Secondo il brano, in quale data è stato emesso il provvedimento del Tribunale di Caltanissetta?

Brano estratto:
:::::

5. Nel caso di specie il provvedimento del Tribunale di Caltanissetta è del 3.3.2015 mentre la Corte di Appello aveva deciso sull'appello con decreto del 23.10.2015; la sentenza del GIP di Caltanissetta, invocata dalla difesa, era stata resa in data 31.10.2010 ed è menzionata nel ricorso per cassazione (oltre che nella requisitoria del PG) che è stato definito con sentenza della 6^ Sezione del 19.7.2016 n. 32749; tale sentenza, peraltro, è stata oggetto anche di un ricorso straordinario ex art. 625bis c.p.p. in cui l'argomento principale era stato proprio l'errore percettivo in cui sarebbe caduta la 6^ Sezione nell'affermare che la sentenza del GIP di Caltanissetta non era menzionata nel decreto impugnato laddove, secondo la difesa, essa era stata regolarmente inserita nel fascicolo processuale sino dall'1.9.2010; il ricorso ex art. 625bis c.p.p. sarebbe stato deciso con sentenza del 31/3/2017 sull'assorbente rilievo della inammissibilità del rimedio alle decisioni della S.C. adottate in materia di prevenzione.

:::::

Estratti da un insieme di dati
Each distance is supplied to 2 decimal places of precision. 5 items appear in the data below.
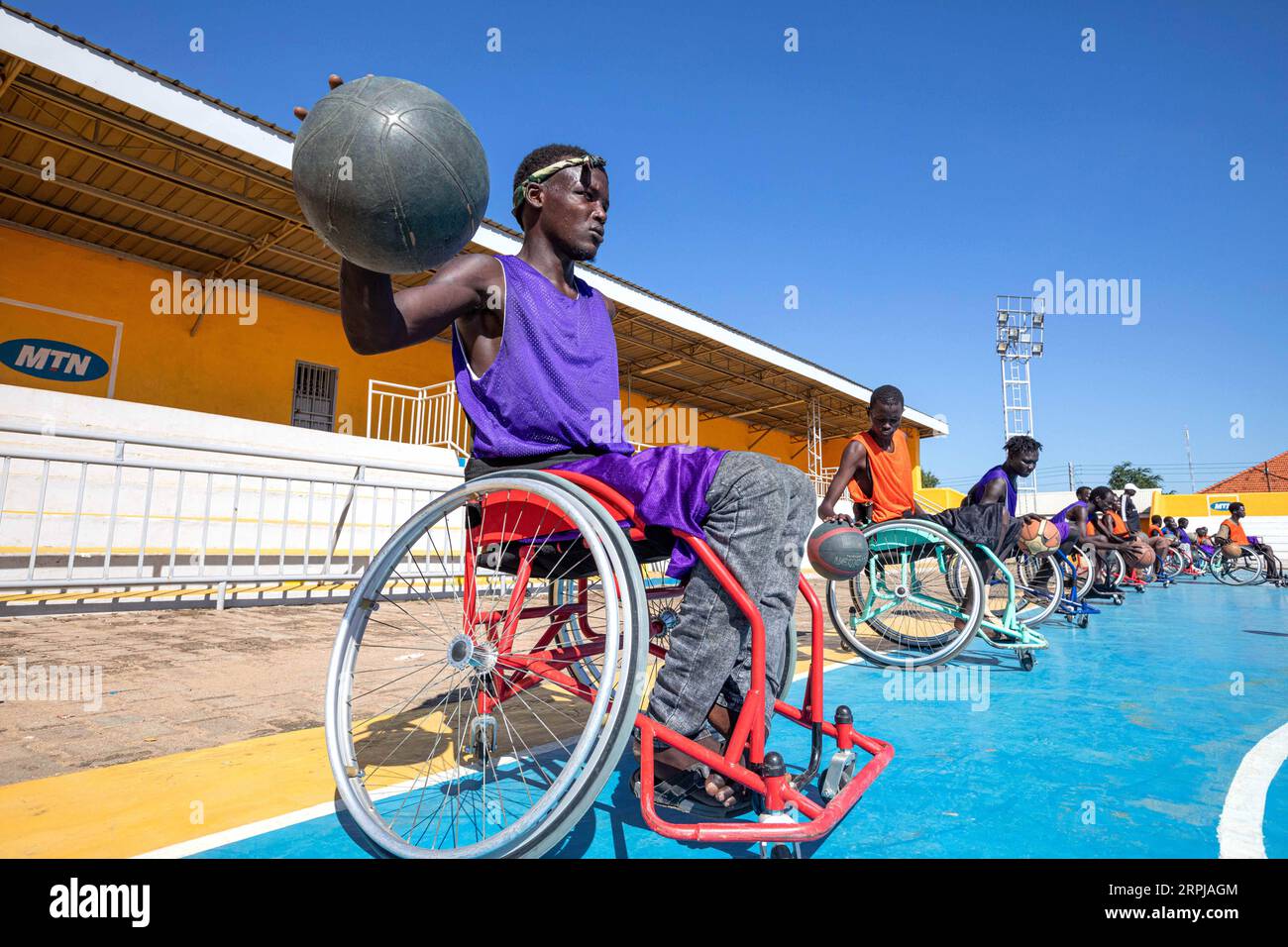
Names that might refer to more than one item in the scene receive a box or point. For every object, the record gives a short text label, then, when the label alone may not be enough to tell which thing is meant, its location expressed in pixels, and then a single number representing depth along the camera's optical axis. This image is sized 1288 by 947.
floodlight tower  31.14
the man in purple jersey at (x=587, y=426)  1.68
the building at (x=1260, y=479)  42.78
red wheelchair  1.32
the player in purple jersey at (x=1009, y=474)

:::::

Soluzione dell'esercizio: Il 3.3.2015.